One of the saddest trends today is people who keep their pets as ‘Fur Babies.’ Dogs are not people. They do not think or respond to emotions like people. When we try to force a dog to act like a Fur Baby then ‘we’ are acting inappropriately to our dog.

Psychology Today published an article called,  ‘Don’t Hug The Dog’. In this article they summarized a study that proved that only 7% of dogs enjoy being hugged. The rest of the dogs showed various levels of anxiety, fear, and stress. Some dogs even showed anger and were threatening the person hugging them. But because we put human emotions on dogs facial expressions most of the people thought the dogs were embarrassed, enjoying the hug, or the person did not believe dogs had emotions.

To explore this further let’s look at what an Alpha Dog is, and what it is not

What an Alpha Dog is Not

For one, the alpha dog does not force another dog to obey. The alpha dog does not punish. The alpha dog does not continually ‘micromanage’ another dog’s movements like we see people doing with leashes. Because these are not natural behaviors for dogs the outcome is usually an anxiety problem or aggression.

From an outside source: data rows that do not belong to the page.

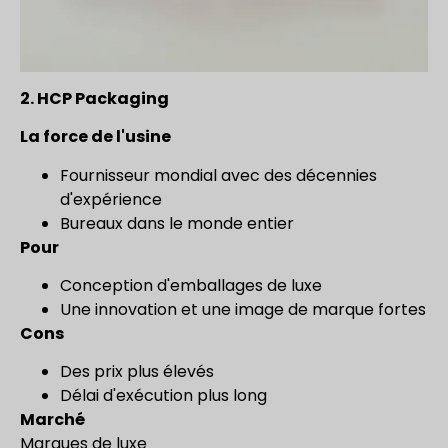
2.
HCP Packaging
La force de l'usine
Fournisseur mondial avec des décennies
d'expérience
Bureaux dans le monde entier
Pour
Conception d'emballages de luxe
Une innovation et une image de marque fortes
Cons
Des prix plus élevés
Délai d'exécution plus long
Marché
Marques de luxe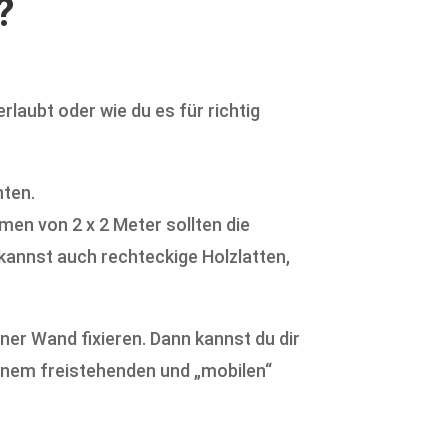
rlaubt oder wie du es für richtig
hten.
men von 2 x 2 Meter sollten die
 kannst auch rechteckige Holzlatten,
er Wand fixieren. Dann kannst du dir
einem freistehenden und „mobilen“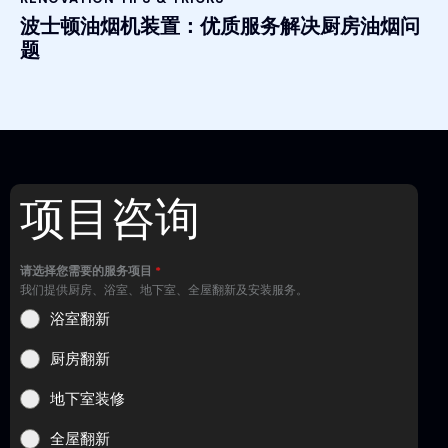
波士顿油烟机装置：优质服务解决厨房油烟问
题
项目咨询
请选择您需要的服务项目
*
我们提供厨房、浴室、地下室、全屋翻新及安装服务。
浴室翻新
厨房翻新
地下室装修
全屋翻新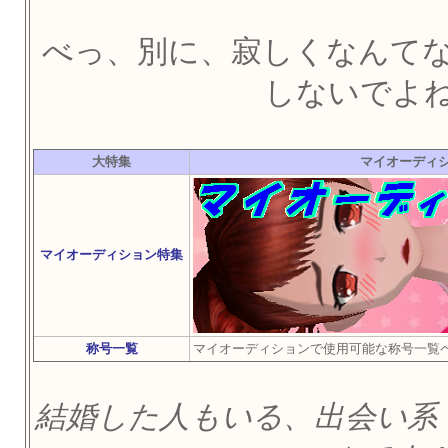
べっ、別に、寂しくなんて
しないでよ
大特集
マイオーディシ
マイオーディション特集
称号一覧
マイオーディションで使用可能な称号一覧
結婚した人もいる、出会い系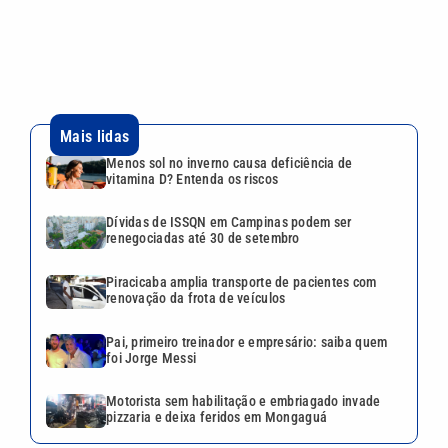
Piracicaba amplia transporte de pacientes com
renovação da frota de veículos
Pai, primeiro treinador e empresário: saiba quem
foi Jorge Messi
Motorista sem habilitação e embriagado invade
pizzaria e deixa feridos em Mongaguá
VEJA TAMBÉM
Uefa diz que perdeu confiança
em presidente da Fifa e
mantém ameaça de boicote à
Copa do Mundo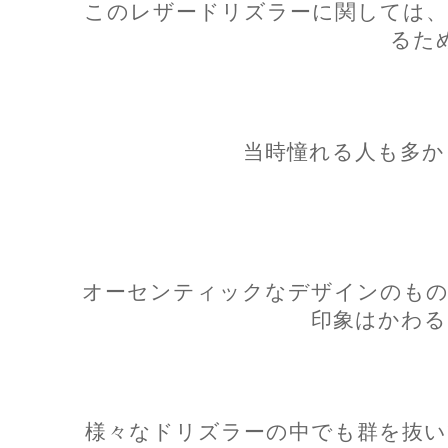
このレザードリズラーに関しては、
るた
当時憧れる人も多か
オーセンティックなデザインのもの
印象はかわる
様々なドリズラーの中でも群を抜い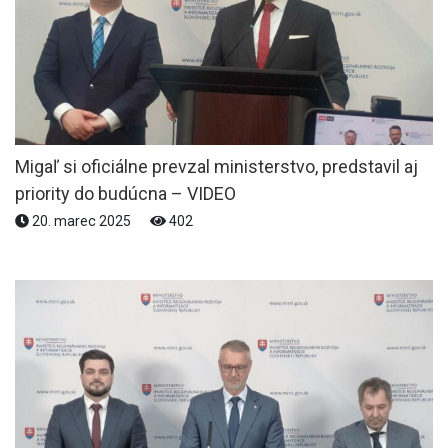
Migaľ si oficiálne prevzal ministerstvo, predstavil aj
priority do budúcna – VIDEO
20. marec 2025
402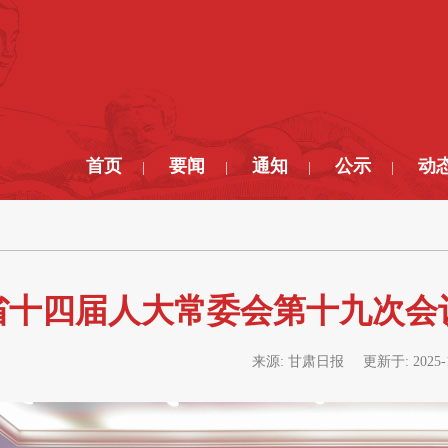
首页
要闻
通知
公示
动
|
|
|
|
省十四届人大常委会第十九次会
来源:
甘肃日报
更新于:
2025-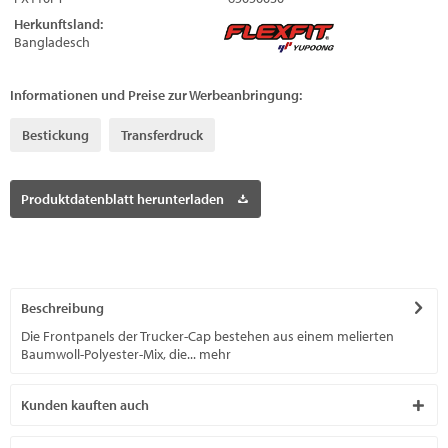
Herkunftsland:
Bangladesch
Informationen und Preise zur Werbeanbringung:
Bestickung
Transferdruck
Produktdatenblatt herunterladen
Beschreibung
Die Frontpanels der Trucker-Cap bestehen aus einem melierten
Baumwoll-Polyester-Mix, die...
mehr
Kunden kauften auch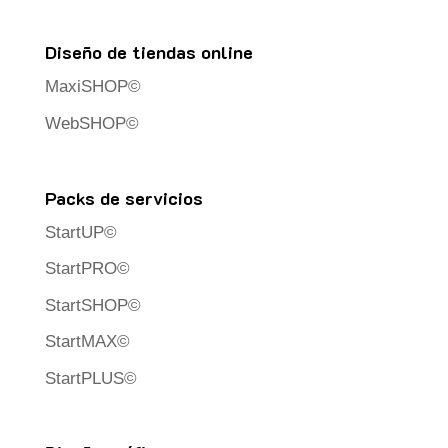
Diseño de tiendas online
MaxiSHOP©
WebSHOP©
Packs de servicios
StartUP©
StartPRO©
StartSHOP©
StartMAX©
StartPLUS©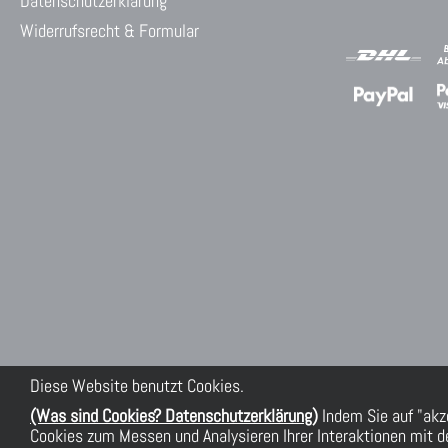
Datenschutzerklärung
Widerrufsrecht & Formular
Diese Website benutzt Cookies.
(Was sind Cookies? Datenschutzerklärung)
Indem Sie auf "akz
Cookies zum Messen und Analysieren Ihrer Interaktionen mit de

I did my own research for over a year with people who punished dogs. I asked questions, and listened carefully. I found they had common beliefs.

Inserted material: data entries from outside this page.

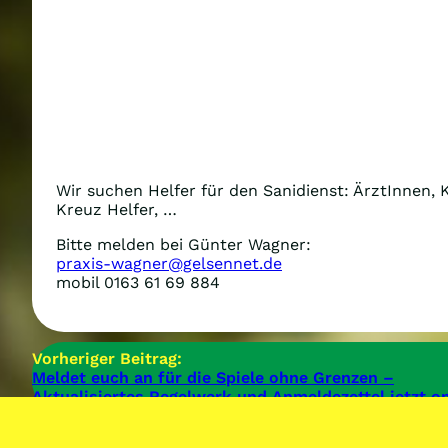
Wir suchen Helfer für den Sanidienst: ÄrztInnen,
Kreuz Helfer, …
Bitte melden bei Günter Wagner:
praxis-wagner@gelsennet.de
mobil 0163 61 69 884
Vorheriger Beitrag:
Meldet euch an für die Spiele ohne Grenzen –
Aktualisiertes Regelwerk und Anmeldezettel jetzt on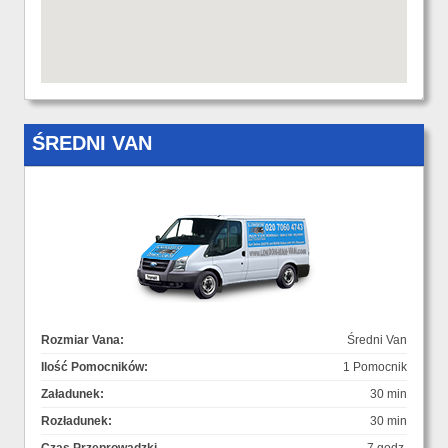
ŚREDNI VAN
Rozmiar Vana:
Średni Van
Ilość Pomocników:
1 Pomocnik
Załadunek:
30 min
Rozładunek:
30 min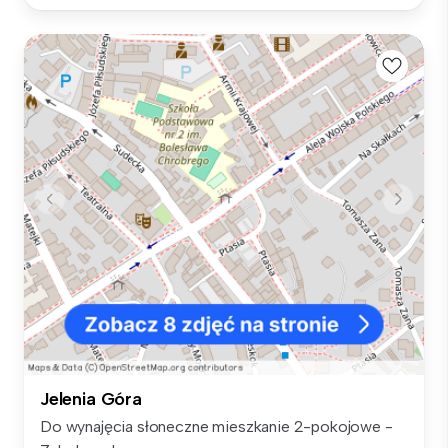
Jelenia Góra
Do wynajęcia słoneczne mieszkanie 2-pokojowe -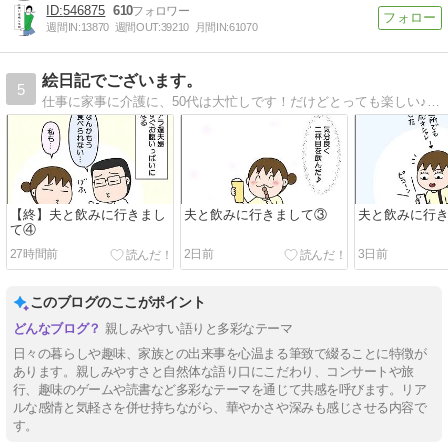
546875
610
週間IN:
13870
週間OUT:
39210
月間IN:
61070
絵日記でございます。
5
仕事に家事に介護に、50代は大忙しです！だけどとっても楽しい♪そんな日常を絵日記で書いています。
【終】夫と飲みに行きまし
夫と飲みに行きまして③
夫と飲みに行
て④
27時間前
2日前
3日前
このブログのここがポイント
親しみやすい語りと多彩なテーマ
日々の暮らしや趣味、家族との出来事を心温まる筆致で綴ることに特徴が
あります。親しみやすさと自然体な語り口にこだわり、コンサートや旅
行、趣味のゲームや読書など多彩なテーマを通じて共感を呼びます。リア
ルな感情と気軽さを併せ持ちながら、華やかさや深みも感じさせる内容で
す。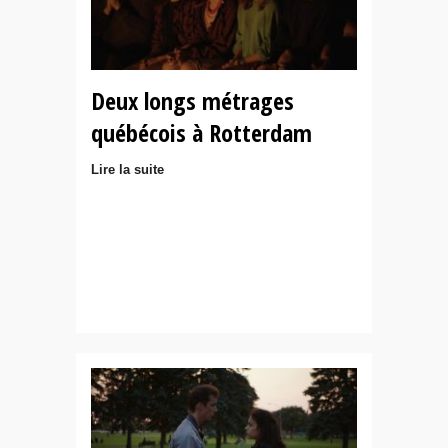
Deux longs métrages
québécois à Rotterdam
Lire la suite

1. A dog has no emotions. A dog does not think. To them a dog is a 2 dimensional being that must be controlled. They do not believe dogs think. This gives them an excuse for ignoring the dog for long periods, and for not training the dog. They start the training process by causing pain (leash jerks) and leaving the dog to figure out what the person wants. It is kind of funny. First you think the dog cannot think. Then you force the dog to try and figure out what you want.

2. A dog is a part of their family, their fur baby, but when they count the number of minutes in a day they are actually engaging with the dog it is often under 30 minutes. That means that for 23.5 hours of the day the dog is ‘acting wild.’

3. There are no boundaries. The dog is allowed to do anything it wants until the day it bites, destroys the furniture, is lunging and barking at other dogs, or becomes too disruptive to their lifestyle. Instead of teaching a puppy good behavior they wait, and then want to fix bad behavior. Unfortunately, they want a quick fix and often quit before the behavior modification is finished.